Ultrasonic Pulse Velocity (UPV) is an effective non-destructive testing (NDT) method for quality control of concrete materials, and detecting damages in structural components. The UPV methods have traditionally been used for the quality control of materials, mostly homogeneous materials such as metals and welded connections. With the recent advancement in transducer technology, the test has been widely accepted in testing concrete materials. Ultrasonic testing of concrete is an effective way for quality assessment and uniformity, and crack depth estimation. The test procedure has been standardized as the “Standard Test Method for Pulse Velocity through Concrete” (ASTM C 597, 2016).
How Does Ultrasonic Pulse Velocity Work?
A standard Ultrasonic Pulse Velocity (UPV) equipment consists of two transducers (1 sending and 1 receiving transducer), connected to a pulse generator and data logger.
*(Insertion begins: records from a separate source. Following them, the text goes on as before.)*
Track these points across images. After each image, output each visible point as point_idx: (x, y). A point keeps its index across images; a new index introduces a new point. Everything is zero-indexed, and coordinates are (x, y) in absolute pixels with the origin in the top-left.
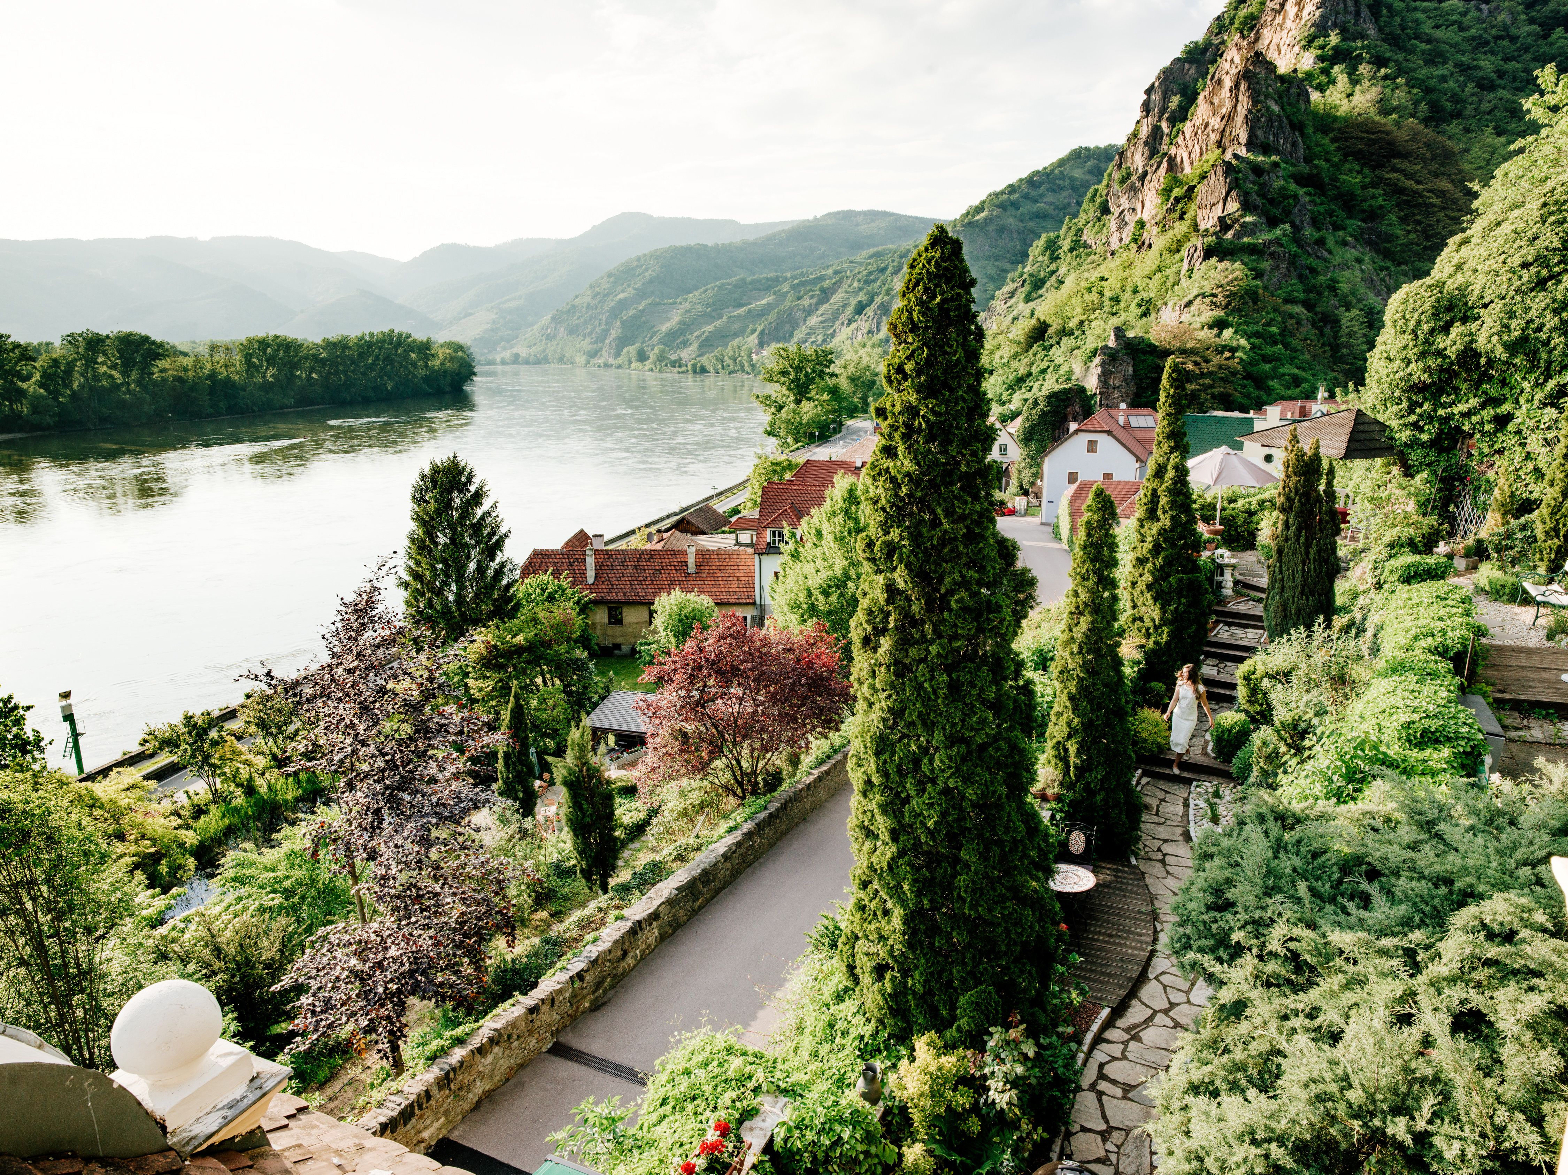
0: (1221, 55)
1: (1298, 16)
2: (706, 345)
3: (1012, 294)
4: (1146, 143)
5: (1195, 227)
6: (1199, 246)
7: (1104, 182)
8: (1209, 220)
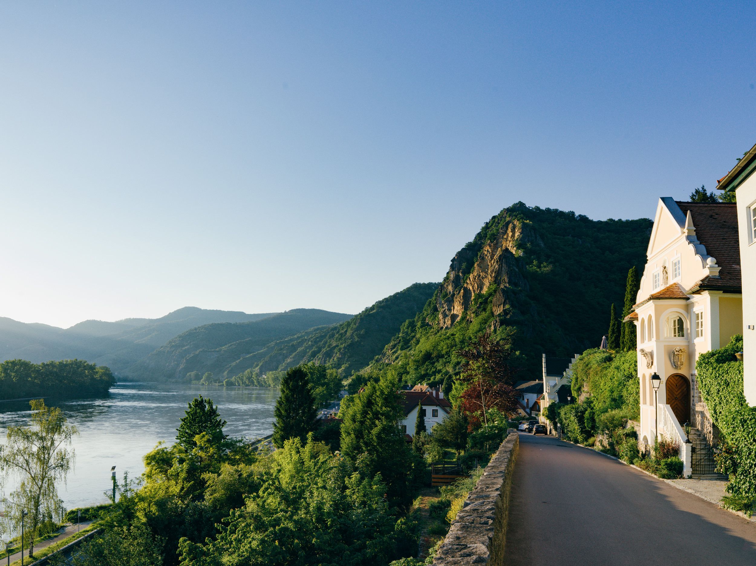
0: (482, 249)
1: (513, 236)
2: (232, 372)
3: (394, 346)
4: (453, 282)
5: (492, 313)
6: (498, 321)
7: (434, 298)
8: (498, 311)
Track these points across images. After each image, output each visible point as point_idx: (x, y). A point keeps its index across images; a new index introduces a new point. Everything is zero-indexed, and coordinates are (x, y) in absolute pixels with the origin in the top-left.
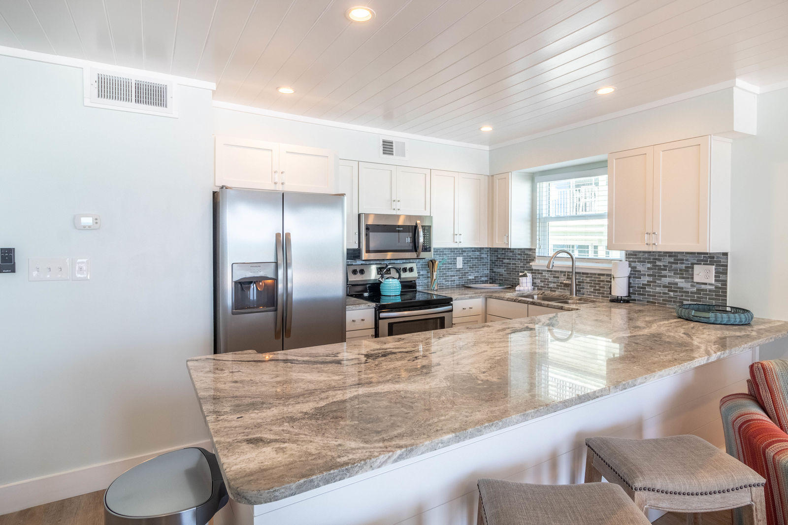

The Concept Behind Ultrasonic Pulse Velocity
The concept behind the technology is measuring the travel time of acoustic waves in a medium, and correlating them to the elastic properties and density of the material. The travel time of ultrasonic waves reflects the internal condition of the test area. In general, for a given test path, higher travel time can generally represent low-quality concrete with more anomalies and deficiencies, while shorter transit time is correlated to high-quality concrete with fewer anomalies. Once the ultrasonic wave spreads within the test area, the wave is reflected in the boundary of anomalies resulting in an increase in the transit time of the signal.
Different configurations of transducers can be used to perform a UPV test. This includes direct transmission, semi-direct transmission, and indirect (surface) transmission. Figure above shows different configurations of transducer based on the access to the surface of test area. The ultrasonic velocity is prone to signal travel trajectory that is defined by the transducer configurations. Figure below is a representation of the effect of concrete anomalies and deficiencies on the acoustic wave travel time and the corresponding velocity throughout a given trajectory (ACI 228.2R, 2013).
Bonding Agent - Concrete-Transducer contact
The UPV transducers must be in full contact with the concrete surface; otherwise, the air pocket between the transducer and concrete may result in measurement error (i.e. inaccurate measurement of transit time). One reason is that only a negligible amount of wave energy will be transmitted when there is poor contact. Different bonding agents can be used to eliminate air pockets and to assure good contact (e.g. petroleum jelly, grease, liquid soap, and kaolin-glycerol paste). It is recommended to make the couplant layer as thin as possible.
Applications of Ultrasonic Pulse Velocity for Concrete
The Ultrasonic Pulse Velocity (UPV) test can be used to assess different parameters of concrete. It can be used to assess the quality and uniformity of concrete, as well as estimate the concrete strength (when combined with Rebound Hammer). The following summarized the key applications of UPV method in evaluating concrete structures.
UPV – Influencing Parameters
In order to conduct reliable ultrasonic testing of concrete, the surface of concrete should be clean, and free of dust. The following summarizes the key factors to conduct a reliable UPV measurement in the field.
- A suitable bonding agent is needed to establish an ideal connection between concrete and UPV transducers.
- Effect of Steel Rebar: Special attention should be given to rebar in concrete since the wave travel speed in metal is much higher than in concrete. The interpretation of test results in heavily reinforced concrete is somewhat difficult.
- UPV Configuration: The direct configuration is the most ideal for getting reliable readings; however, the use of this configuration is mainly limited to concrete specimens in the laboratory.